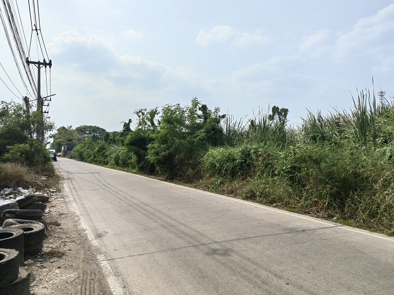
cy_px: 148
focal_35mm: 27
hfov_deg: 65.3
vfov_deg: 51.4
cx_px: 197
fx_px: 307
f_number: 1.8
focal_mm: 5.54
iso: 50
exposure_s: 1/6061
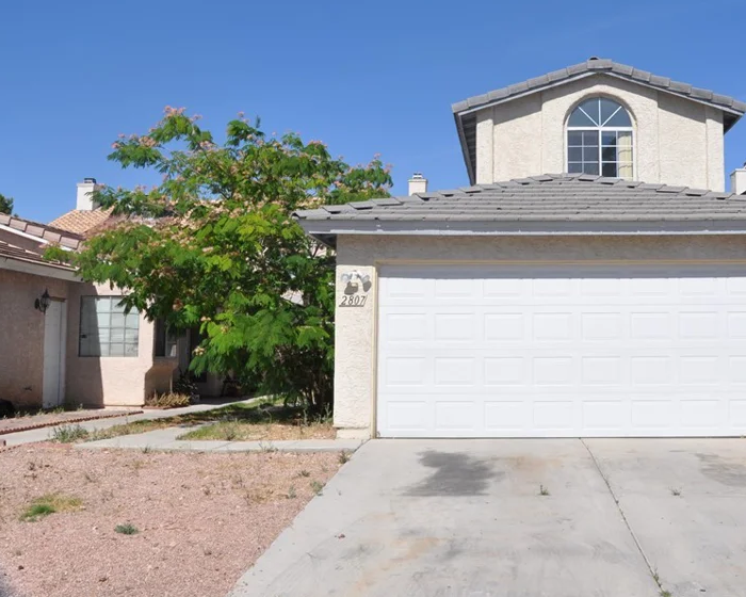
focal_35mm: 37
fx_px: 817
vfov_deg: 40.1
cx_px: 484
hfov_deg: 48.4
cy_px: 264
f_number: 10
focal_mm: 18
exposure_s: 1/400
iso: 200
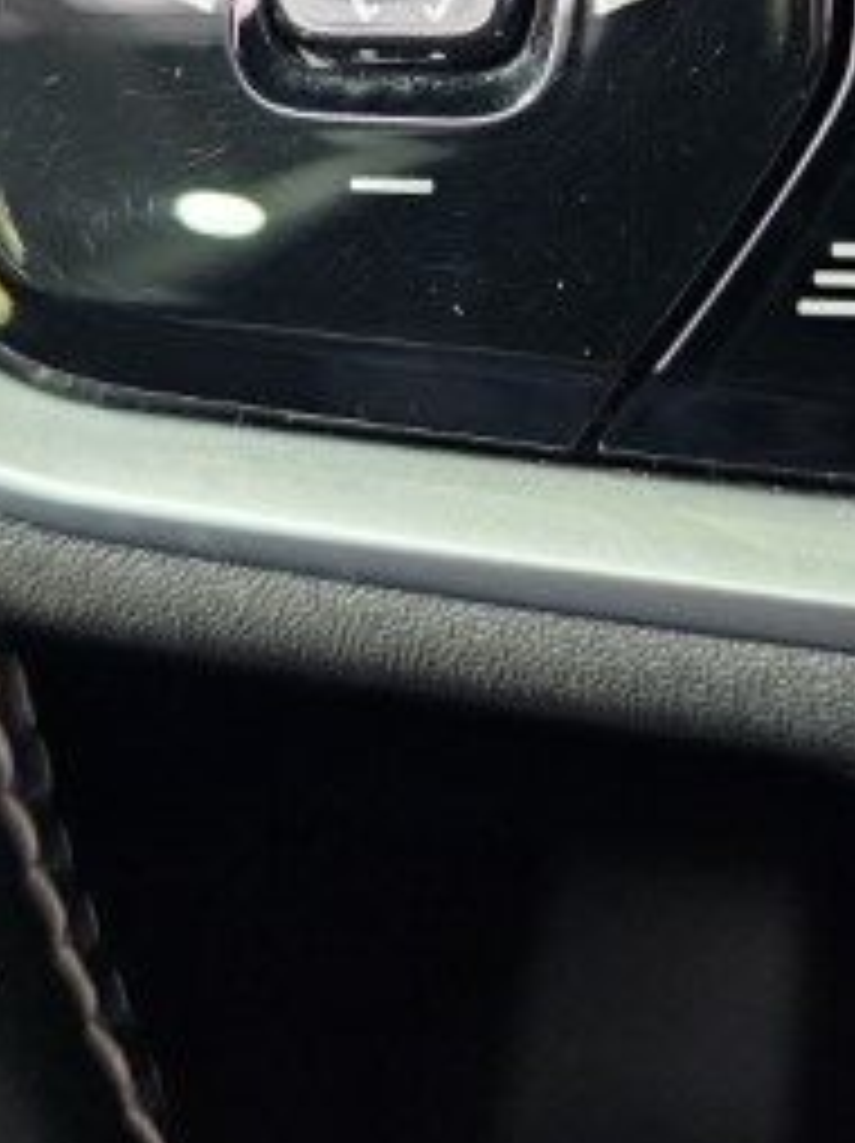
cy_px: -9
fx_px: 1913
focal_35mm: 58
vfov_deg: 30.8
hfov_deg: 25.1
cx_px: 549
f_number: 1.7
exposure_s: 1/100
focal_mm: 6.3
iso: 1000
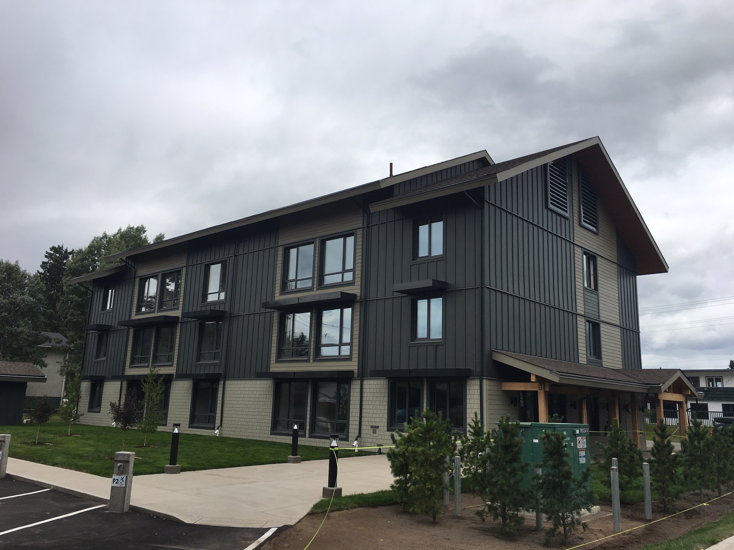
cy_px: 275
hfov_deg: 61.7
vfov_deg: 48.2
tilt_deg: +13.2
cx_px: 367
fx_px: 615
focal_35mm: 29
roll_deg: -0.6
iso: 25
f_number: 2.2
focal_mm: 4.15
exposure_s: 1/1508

- - - - - - -

◆ EXERCISE BRIEF ◆
Set down only the lines running from the line with "exposure_s: 1/6061" to the end of the entries, inclusive; omit every picture.

◆ RESPONSE AREA ◆
exposure_s: 1/6061
focal_35mm: 37
fx_px: 817
vfov_deg: 40.1
cx_px: 484
hfov_deg: 48.4
cy_px: 264
f_number: 10
focal_mm: 18
exposure_s: 1/400
iso: 200
cy_px: -9
fx_px: 1913
focal_35mm: 58
vfov_deg: 30.8
hfov_deg: 25.1
cx_px: 549
f_number: 1.7
exposure_s: 1/100
focal_mm: 6.3
iso: 1000
cy_px: 275
hfov_deg: 61.7
vfov_deg: 48.2
tilt_deg: +13.2
cx_px: 367
fx_px: 615
focal_35mm: 29
roll_deg: -0.6
iso: 25
f_number: 2.2
focal_mm: 4.15
exposure_s: 1/1508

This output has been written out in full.